We performed various experiments over the 10 selected subsets by varying each time the number of clusters c. We used c = 2, c = 3, c = 4 and c = 5. For each subset, the results corresponding to the different number of clusters used in the experiments are then averaged. In other words, we compute the MAE and the precision measure for each value of c and we note the overall results. For all our experiments, we used \(\alpha \) = 2, \(\beta \) = 2 and \(\delta ^2\) = 10 as invoked in [16]. Unlike the evidential item-based CF (Evidential IB-CF) [11], the proposed evidential clustering item-based CF (Evidential Clustering IB-CF) relies on items clusters rather than the user-item matrix. Hence, we compare the two CF methods proposed under the BFT in order to evaluate the performance of our approach. Table 4 recapitulates the results of each evidential IB-CF considering different sparsity degrees.
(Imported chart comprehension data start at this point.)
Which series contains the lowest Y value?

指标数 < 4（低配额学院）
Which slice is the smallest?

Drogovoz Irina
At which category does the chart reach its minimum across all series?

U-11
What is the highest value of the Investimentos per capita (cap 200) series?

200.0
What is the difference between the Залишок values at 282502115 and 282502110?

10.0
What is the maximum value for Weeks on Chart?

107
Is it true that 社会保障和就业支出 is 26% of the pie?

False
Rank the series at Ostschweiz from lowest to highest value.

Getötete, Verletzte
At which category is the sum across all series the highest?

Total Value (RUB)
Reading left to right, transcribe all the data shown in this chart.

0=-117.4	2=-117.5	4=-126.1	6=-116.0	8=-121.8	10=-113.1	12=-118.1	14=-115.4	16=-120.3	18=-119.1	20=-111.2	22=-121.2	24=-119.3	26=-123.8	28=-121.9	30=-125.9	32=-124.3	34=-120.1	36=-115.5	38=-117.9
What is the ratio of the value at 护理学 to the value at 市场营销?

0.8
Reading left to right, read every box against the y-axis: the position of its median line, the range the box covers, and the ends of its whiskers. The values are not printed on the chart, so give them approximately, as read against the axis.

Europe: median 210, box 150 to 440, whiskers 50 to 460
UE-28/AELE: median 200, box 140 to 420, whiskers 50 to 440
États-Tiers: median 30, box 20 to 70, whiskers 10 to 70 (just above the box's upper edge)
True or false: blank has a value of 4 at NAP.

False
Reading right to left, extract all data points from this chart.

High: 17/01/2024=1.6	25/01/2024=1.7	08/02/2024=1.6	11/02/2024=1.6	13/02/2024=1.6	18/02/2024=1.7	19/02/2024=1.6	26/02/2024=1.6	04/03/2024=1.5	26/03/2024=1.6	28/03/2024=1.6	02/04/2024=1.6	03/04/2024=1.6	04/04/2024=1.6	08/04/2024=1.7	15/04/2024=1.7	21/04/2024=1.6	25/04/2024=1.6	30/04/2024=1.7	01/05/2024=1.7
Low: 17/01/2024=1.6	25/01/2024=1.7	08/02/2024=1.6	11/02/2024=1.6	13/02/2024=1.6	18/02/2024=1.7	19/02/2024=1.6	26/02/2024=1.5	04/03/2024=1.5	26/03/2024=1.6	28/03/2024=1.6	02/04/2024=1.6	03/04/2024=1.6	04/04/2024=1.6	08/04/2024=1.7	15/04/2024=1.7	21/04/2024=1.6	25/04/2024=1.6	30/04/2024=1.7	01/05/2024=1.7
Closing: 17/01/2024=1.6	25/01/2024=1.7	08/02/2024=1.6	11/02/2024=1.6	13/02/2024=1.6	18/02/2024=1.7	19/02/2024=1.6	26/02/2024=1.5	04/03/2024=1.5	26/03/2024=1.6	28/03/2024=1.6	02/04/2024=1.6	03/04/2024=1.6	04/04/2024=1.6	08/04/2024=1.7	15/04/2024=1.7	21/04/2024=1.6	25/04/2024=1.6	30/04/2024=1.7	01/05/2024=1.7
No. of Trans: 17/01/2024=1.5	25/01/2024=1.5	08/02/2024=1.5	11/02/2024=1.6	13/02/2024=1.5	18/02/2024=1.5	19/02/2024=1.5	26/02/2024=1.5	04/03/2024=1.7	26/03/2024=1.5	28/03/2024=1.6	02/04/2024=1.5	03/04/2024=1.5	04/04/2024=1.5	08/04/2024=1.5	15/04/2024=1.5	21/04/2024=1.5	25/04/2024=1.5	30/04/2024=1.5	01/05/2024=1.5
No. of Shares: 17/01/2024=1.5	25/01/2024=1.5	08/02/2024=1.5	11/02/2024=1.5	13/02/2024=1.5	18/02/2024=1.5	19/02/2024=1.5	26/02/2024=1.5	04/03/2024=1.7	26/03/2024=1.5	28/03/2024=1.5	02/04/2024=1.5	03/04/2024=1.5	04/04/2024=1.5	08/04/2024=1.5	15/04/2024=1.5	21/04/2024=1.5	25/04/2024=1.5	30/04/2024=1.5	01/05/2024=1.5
Table 4. Comparison results in terms of MAE and precision

The proposed approach allows an improvement over the standard evidential item-based CF approach [11] by acquiring, in average the lowest error rates over the 10 subsets (0.793 compared to 0.809) as well as the highest overall precision (0.75 compared to 0.733). While the clustering CF proposed in [6] improves the scalability with a worse prediction quality compared to the traditional one, our evidential clustering CF outperforms the standard evidential CF in both cases.

Scalability Performance

We perform the scalability of our approach by varying the sparsity degree. We compare the results to the standard evidential CF as depicted in Fig. 2.

Fig. 2.
figure 2

Elapsed time of evidential clustering CF vs. evidential CF

According to Fig. 2, the elapsed time corresponding to the clustering CF approach is substantially lower than the basic evidential CF. These results are explained by the fact that standard CF methods need to search the closest neighbors to the target item in the whole item space, which leads to huge computing amount.

6 Conclusion

In this paper, we have proposed a new clustering CF approach based on the Evidential C-Means method. Compared to a recent CF method under the belief function theory, elapsed time has been significantly improved, along with better prediction and recommendation performance. As future work, we intend to rely on the different \(bba's\) corresponding to the different clusters rather than the most significant one.